Working data:

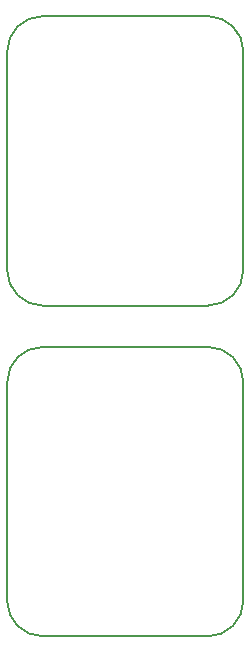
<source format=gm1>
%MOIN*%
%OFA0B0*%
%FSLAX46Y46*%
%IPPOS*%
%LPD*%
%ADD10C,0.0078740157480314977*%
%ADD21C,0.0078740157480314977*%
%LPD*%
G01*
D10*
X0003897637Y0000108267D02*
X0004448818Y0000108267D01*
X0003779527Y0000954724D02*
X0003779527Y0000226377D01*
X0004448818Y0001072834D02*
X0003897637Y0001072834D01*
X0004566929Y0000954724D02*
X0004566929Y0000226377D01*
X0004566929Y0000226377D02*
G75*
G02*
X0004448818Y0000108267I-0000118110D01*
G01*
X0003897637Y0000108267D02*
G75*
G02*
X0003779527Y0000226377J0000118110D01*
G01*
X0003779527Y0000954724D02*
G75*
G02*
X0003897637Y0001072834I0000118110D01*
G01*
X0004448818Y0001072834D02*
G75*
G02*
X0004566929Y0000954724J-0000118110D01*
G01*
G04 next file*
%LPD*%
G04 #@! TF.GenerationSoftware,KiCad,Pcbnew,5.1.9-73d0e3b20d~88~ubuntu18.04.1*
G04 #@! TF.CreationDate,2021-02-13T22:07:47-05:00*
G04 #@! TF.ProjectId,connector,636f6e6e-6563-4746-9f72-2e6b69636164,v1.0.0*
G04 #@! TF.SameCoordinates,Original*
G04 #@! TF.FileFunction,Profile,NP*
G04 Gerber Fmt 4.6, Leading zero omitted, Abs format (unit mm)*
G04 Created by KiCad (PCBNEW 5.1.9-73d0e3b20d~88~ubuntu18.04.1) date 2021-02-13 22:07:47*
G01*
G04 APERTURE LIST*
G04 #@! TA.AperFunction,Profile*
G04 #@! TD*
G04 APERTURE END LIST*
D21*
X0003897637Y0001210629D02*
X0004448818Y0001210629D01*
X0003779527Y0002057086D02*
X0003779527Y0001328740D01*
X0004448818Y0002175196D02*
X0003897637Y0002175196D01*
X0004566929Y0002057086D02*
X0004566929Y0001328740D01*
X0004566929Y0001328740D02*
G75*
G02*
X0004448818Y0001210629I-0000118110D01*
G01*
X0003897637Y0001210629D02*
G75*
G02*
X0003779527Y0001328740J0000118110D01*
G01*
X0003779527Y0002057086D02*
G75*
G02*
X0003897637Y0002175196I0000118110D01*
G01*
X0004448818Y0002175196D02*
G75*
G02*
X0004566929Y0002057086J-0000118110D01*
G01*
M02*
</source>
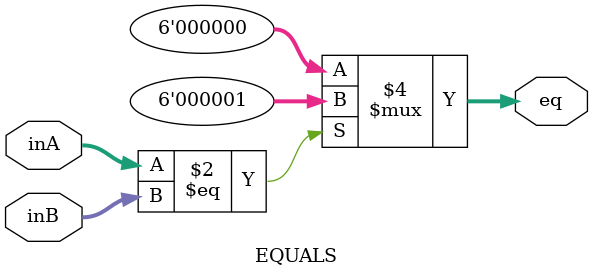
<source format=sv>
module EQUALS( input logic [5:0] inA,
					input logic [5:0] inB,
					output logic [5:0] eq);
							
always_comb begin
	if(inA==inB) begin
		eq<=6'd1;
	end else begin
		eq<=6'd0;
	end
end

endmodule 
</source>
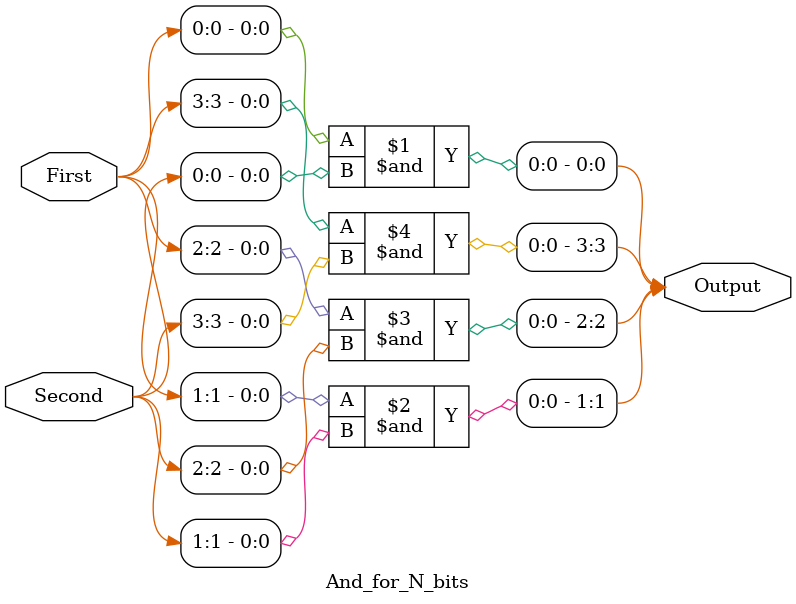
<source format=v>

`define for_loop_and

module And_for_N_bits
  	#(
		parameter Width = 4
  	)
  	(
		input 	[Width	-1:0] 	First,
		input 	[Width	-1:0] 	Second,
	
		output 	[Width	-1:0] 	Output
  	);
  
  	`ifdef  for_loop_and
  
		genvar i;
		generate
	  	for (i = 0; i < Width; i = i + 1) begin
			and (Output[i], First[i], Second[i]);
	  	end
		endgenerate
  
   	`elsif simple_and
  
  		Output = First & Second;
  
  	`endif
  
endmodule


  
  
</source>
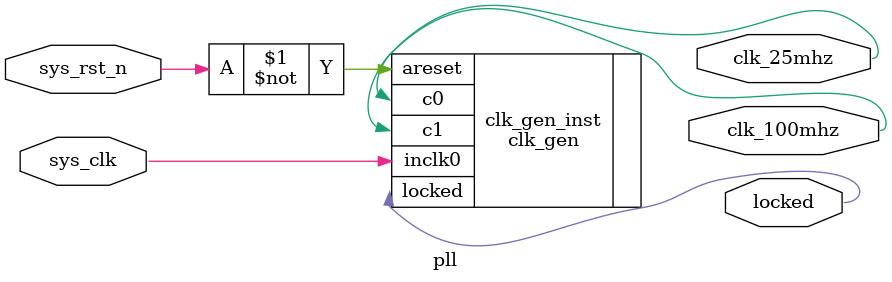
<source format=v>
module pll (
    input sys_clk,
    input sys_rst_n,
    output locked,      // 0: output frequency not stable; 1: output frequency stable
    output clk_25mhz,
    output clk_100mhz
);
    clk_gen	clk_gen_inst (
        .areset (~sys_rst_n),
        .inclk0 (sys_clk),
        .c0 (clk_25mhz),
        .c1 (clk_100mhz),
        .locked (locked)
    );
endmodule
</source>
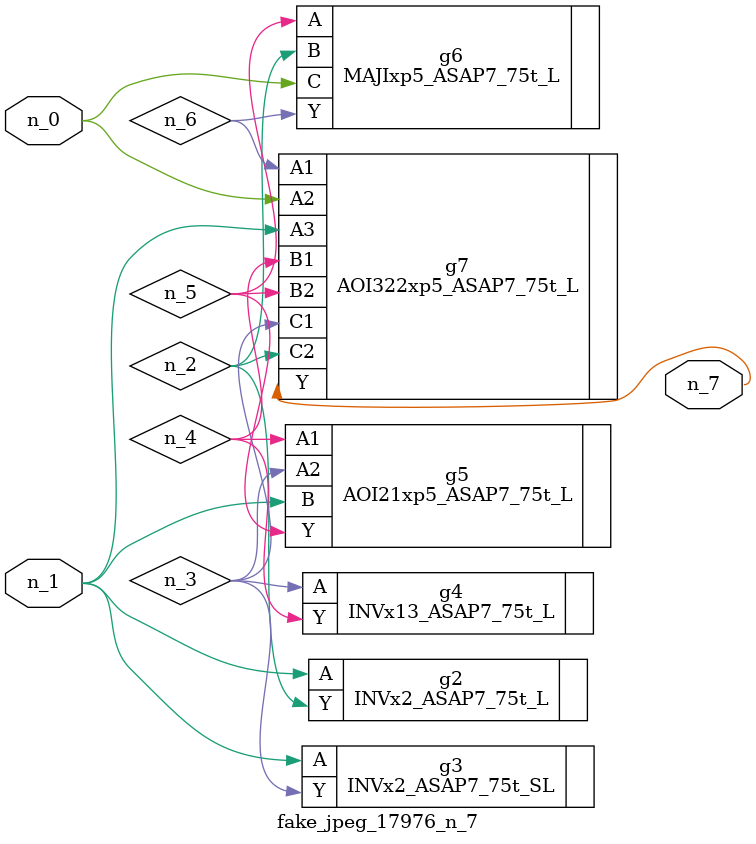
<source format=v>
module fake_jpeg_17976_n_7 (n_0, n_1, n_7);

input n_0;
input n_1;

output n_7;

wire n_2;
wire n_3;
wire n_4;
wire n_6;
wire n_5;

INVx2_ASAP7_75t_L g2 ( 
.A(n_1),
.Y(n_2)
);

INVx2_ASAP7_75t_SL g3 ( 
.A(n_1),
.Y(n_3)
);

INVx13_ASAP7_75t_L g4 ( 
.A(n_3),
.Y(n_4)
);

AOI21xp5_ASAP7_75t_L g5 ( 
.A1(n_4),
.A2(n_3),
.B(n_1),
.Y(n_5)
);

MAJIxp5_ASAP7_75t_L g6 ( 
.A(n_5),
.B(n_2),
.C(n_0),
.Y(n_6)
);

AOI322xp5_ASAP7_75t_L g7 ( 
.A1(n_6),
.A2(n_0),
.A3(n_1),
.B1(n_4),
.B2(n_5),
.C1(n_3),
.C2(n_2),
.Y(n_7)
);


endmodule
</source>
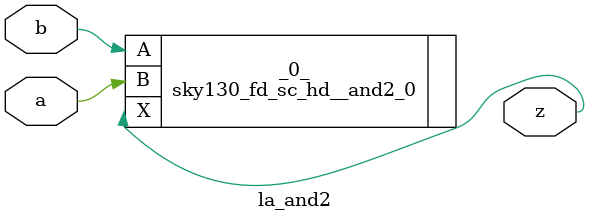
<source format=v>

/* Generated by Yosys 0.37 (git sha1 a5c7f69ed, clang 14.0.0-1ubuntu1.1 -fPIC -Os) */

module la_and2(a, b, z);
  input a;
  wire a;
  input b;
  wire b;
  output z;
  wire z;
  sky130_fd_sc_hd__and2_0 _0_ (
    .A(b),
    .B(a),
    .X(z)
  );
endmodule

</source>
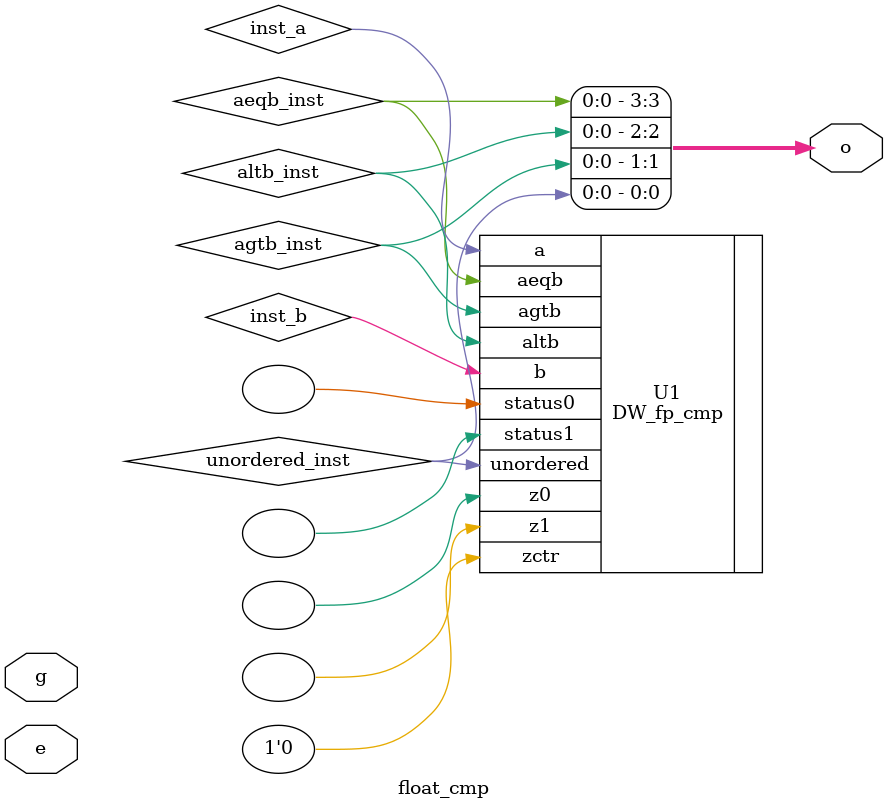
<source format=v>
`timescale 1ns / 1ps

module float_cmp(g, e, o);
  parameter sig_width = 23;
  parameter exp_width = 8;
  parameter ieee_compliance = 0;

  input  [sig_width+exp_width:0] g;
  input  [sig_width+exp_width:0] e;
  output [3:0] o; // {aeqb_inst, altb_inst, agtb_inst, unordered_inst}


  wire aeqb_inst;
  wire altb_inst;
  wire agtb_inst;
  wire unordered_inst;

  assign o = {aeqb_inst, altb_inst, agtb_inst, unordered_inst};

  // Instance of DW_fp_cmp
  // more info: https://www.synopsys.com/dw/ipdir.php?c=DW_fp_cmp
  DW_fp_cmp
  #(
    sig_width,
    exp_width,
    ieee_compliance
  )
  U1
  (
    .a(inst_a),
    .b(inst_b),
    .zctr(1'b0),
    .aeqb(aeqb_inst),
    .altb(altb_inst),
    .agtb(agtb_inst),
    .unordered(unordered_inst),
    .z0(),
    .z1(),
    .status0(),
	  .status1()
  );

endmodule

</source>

What you will do: Output each line of the listing in which the string "input" is found.

Output for this task:
module EQUALS( input logic [5:0] inA,
					input logic [5:0] inB,
		input 	[Width	-1:0] 	First,
		input 	[Width	-1:0] 	Second,
    input sys_clk,
    input sys_rst_n,
input n_0;
input n_1;
  input a;
  input b;
  input  [sig_width+exp_width:0] g;
  input  [sig_width+exp_width:0] e;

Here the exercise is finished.